Perhaps your bar for "meaningful" is calibrated too high. Perhaps a dog-level of self-reflection is still quite a big deal, when compared to say a fish or whatnot.
Anyway, can you elaborate on why you think dogs ar "clearly" conscious?
> Perhaps a dog-level of self-reflection is still quite a big deal, when compared to say a fish or whatnot.
Fish are probably conscious.
> Anyway, can you elaborate on why you think dogs ar "clearly" conscious?
Unless you think it's ok to torture dogs, you already agree with me that dogs are conscious.
Or, a more philosophical response:
1. I am conscious
2. My consciousness is, broadly speaking, seated in my brain
3. A dogs has a brain broadly similar to my own
4. Dogs respond to stimuli in a way similar to the way I do. Both of us appear to be able to respond to painful stimuli, for instance.

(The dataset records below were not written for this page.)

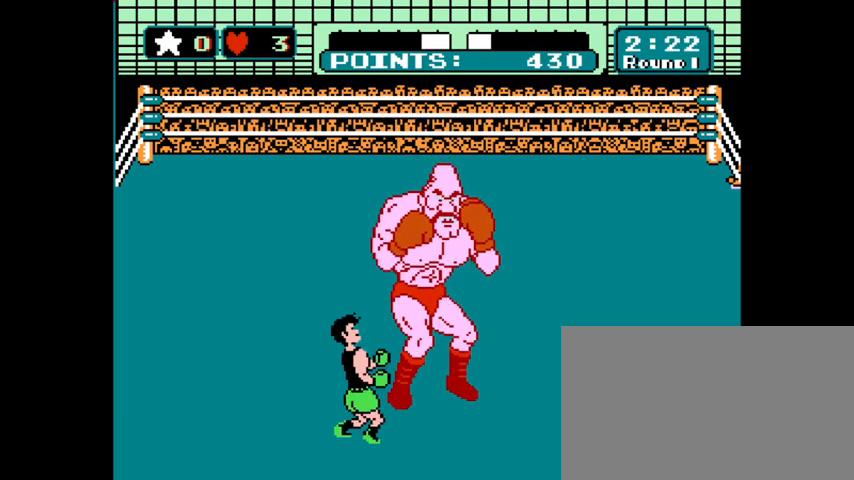
{"keys": [], "mouse": [], "mouse_move": "still", "events": []}
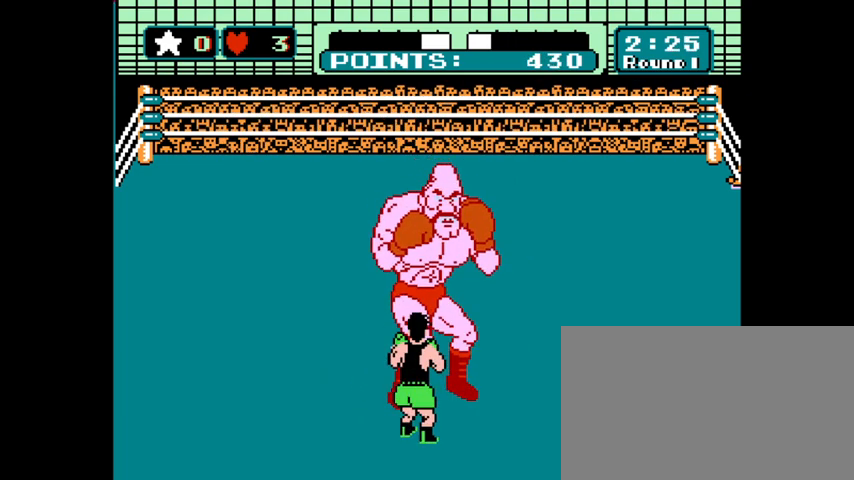
{"keys": [], "mouse": [], "mouse_move": "still", "events": []}
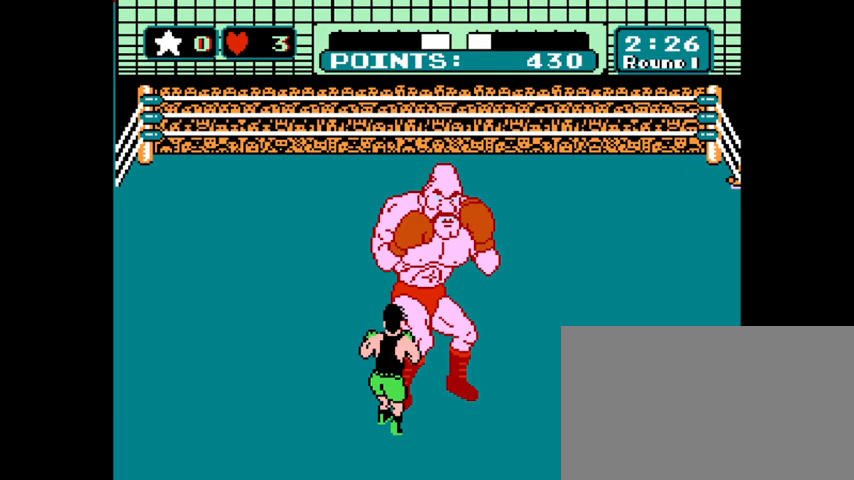
{"keys": [], "mouse": [], "mouse_move": "still", "events": []}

5. It therefore seems reasonable to conclude that the dog is capable of subjective experience such as suffering, i.e. dogs are conscious.
Of course, dogs appear to be much less intelligent, and it doesn't seem justified to assume that dog consciousness is on the same 'level' as human consciousness, whatever that might mean.
This is broadly similar to an argument like anyone who wishes to argue for solipsism needs to explain why they, one human being among billions, are the only one with consciousness.